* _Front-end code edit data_
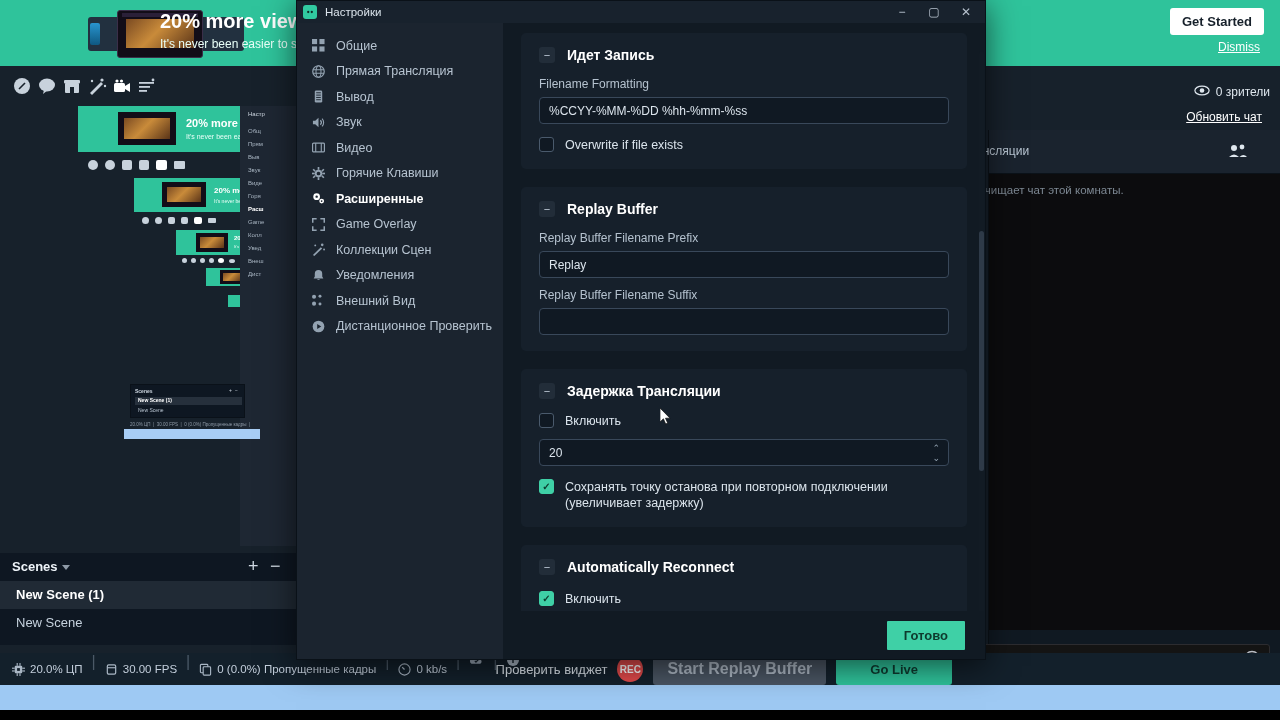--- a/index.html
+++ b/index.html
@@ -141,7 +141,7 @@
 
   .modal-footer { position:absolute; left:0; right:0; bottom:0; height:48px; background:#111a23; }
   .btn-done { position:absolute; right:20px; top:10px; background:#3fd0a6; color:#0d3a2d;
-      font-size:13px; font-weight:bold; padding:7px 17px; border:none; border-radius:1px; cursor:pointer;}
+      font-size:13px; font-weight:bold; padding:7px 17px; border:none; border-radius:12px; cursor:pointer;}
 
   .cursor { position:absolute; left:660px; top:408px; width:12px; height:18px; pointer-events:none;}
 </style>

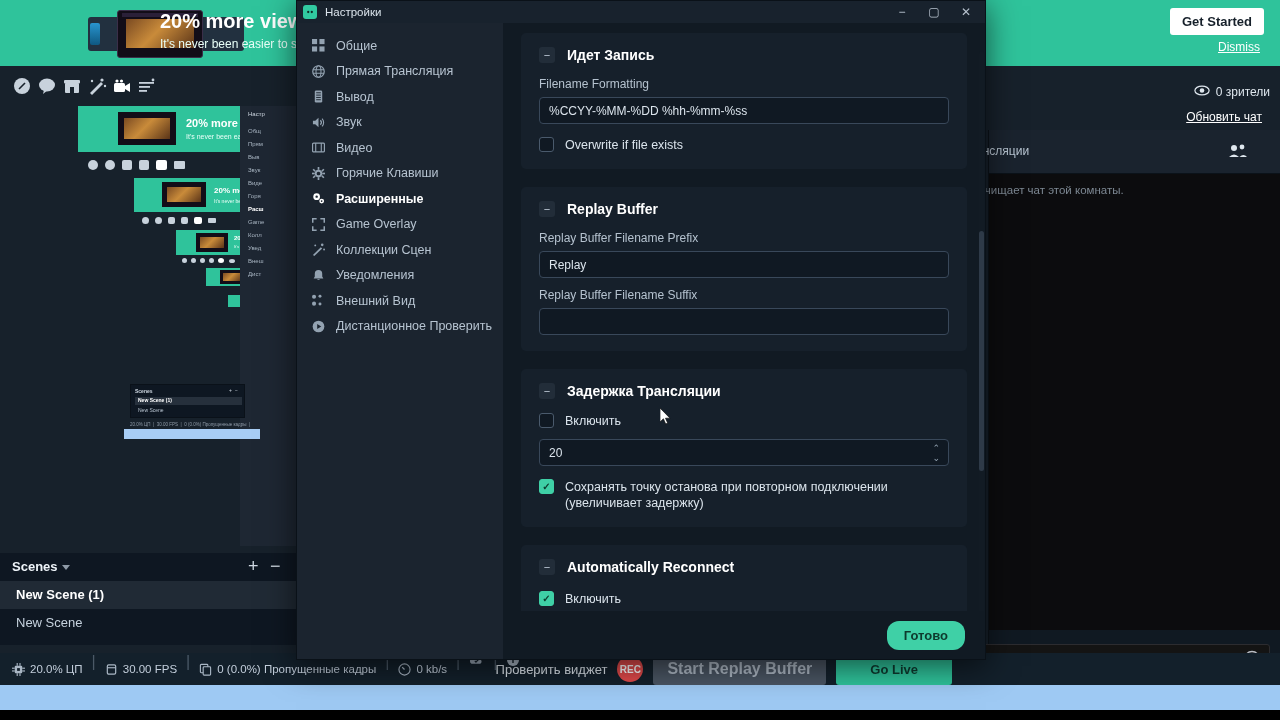--- a/index.html
+++ b/index.html
@@ -84,7 +84,7 @@
   .scene-row.sel { background:#202a35; color:#fff; font-weight:bold; }
 
   .status-bar { position:absolute; left:0; top:653px; width:1280px; height:32px;
-     background:#13202b; display:flex; }
+     background:#13202b; display:flex; align-items:center; }
   .sb-item { display:flex; align-items:center; gap:5px; color:#c3cedb; font-size:11.5px; white-space:nowrap;}
   .sb-sep { color:#4b5967; margin:0 9px; }
   .sb-icon { width:13px; height:13px; color:#aab7c5; display:inline-block;}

* _Work task_
Every record above should be duplicated precisely, with the images removed.

* _Result for this task_
--- a/index.html
+++ b/index.html
@@ -141,7 +141,7 @@
 
   .modal-footer { position:absolute; left:0; right:0; bottom:0; height:48px; background:#111a23; }
   .btn-done { position:absolute; right:20px; top:10px; background:#3fd0a6; color:#0d3a2d;
-      font-size:13px; font-weight:bold; padding:7px 17px; border:none; border-radius:1px; cursor:pointer;}
+      font-size:13px; font-weight:bold; padding:7px 17px; border:none; border-radius:12px; cursor:pointer;}
 
   .cursor { position:absolute; left:660px; top:408px; width:12px; height:18px; pointer-events:none;}
 </style>

--- a/index.html
+++ b/index.html
@@ -84,7 +84,7 @@
   .scene-row.sel { background:#202a35; color:#fff; font-weight:bold; }
 
   .status-bar { position:absolute; left:0; top:653px; width:1280px; height:32px;
-     background:#13202b; display:flex; }
+     background:#13202b; display:flex; align-items:center; }
   .sb-item { display:flex; align-items:center; gap:5px; color:#c3cedb; font-size:11.5px; white-space:nowrap;}
   .sb-sep { color:#4b5967; margin:0 9px; }
   .sb-icon { width:13px; height:13px; color:#aab7c5; display:inline-block;}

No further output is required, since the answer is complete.